I am really looking forward to this class. My interests in the area of inquiry, assessment, and evaluation are really taking off, so I am really looking forward to getting the tools that will help me in my thesis.
While reading the course text book (New Creative Community) for another class that I am taking, Ideas into Action, I came across the following quote by Arlene Goldbard about the nature of community work:
"But because it essentially participatory and collaborative, because the question of success has more to do with process than product, the evaluation of community cultural development work must be grounded in conversation among practitioners and participants. The judgement of success rests with the participants." (154)
"Can it be demonstrated that funds invested in a community cultural development work will produce lasting value for a community, help to bring about lasting change?" (155)

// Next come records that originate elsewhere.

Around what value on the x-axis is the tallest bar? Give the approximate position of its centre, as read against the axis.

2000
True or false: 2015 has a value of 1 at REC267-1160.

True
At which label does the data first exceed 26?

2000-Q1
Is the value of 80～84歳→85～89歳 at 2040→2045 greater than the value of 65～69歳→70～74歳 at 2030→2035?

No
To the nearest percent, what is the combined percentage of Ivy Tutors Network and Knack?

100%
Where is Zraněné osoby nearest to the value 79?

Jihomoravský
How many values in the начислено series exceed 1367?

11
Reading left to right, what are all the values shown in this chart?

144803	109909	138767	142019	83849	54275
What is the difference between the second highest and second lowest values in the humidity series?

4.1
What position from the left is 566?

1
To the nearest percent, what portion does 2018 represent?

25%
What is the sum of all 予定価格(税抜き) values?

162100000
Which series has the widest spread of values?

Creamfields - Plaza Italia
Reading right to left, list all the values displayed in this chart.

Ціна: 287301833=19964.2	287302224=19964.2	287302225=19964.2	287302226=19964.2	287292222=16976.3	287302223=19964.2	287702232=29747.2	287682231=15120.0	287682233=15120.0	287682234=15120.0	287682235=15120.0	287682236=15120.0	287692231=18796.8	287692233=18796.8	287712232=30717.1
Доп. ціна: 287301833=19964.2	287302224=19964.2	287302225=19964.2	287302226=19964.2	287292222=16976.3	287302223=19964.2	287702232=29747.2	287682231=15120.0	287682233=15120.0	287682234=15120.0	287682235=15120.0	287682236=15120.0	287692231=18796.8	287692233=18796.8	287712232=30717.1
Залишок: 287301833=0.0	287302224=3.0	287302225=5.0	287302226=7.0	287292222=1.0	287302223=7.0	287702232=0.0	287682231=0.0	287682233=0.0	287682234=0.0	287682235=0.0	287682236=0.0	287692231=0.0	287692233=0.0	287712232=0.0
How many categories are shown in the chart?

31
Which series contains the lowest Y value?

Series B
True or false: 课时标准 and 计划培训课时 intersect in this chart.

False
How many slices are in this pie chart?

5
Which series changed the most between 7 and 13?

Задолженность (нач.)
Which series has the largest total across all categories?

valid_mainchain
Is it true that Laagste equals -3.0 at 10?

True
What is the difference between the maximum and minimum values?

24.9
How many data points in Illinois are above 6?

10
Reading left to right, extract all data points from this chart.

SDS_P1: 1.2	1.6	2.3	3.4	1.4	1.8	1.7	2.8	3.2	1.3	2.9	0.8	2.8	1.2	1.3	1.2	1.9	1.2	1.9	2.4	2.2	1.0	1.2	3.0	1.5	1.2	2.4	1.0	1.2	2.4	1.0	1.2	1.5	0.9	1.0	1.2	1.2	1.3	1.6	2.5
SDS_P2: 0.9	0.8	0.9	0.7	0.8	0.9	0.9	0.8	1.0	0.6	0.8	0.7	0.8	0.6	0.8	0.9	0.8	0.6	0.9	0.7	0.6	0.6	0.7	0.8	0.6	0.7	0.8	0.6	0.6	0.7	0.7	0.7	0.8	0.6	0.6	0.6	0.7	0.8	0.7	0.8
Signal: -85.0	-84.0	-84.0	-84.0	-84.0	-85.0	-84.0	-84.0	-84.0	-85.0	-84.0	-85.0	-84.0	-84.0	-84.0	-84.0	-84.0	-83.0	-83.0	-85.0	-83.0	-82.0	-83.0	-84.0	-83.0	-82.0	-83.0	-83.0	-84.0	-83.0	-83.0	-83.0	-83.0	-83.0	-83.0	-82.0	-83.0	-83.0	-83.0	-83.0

These questions were already buzing in my head. In class, I wrote in my journal that foundations/government funding bodies all report to some higher power, often the bottom line. This mindset has permeated into the arts funding world and now community arts, which in itself cannot be measured or quantified in either process or product, needs to answer to this baseline requirement of measurable success. How can we use the arts to communicate to those in this world that the process is more important than the result? That the products and achievements cannot be measured so much as felt? How can you prove progress with arts based community development?
My research then is to establish effective, proven methods of recording, sharing, measuring, and communicating the powerful positive effects of arts based community development that can be understood by both sides of this funding conundrum. How can both sides learn from one another? Where are the roadblocks in the communication pathways?
I'll post later on the chapters in Arts Based Research, as they inspired different questions altogether!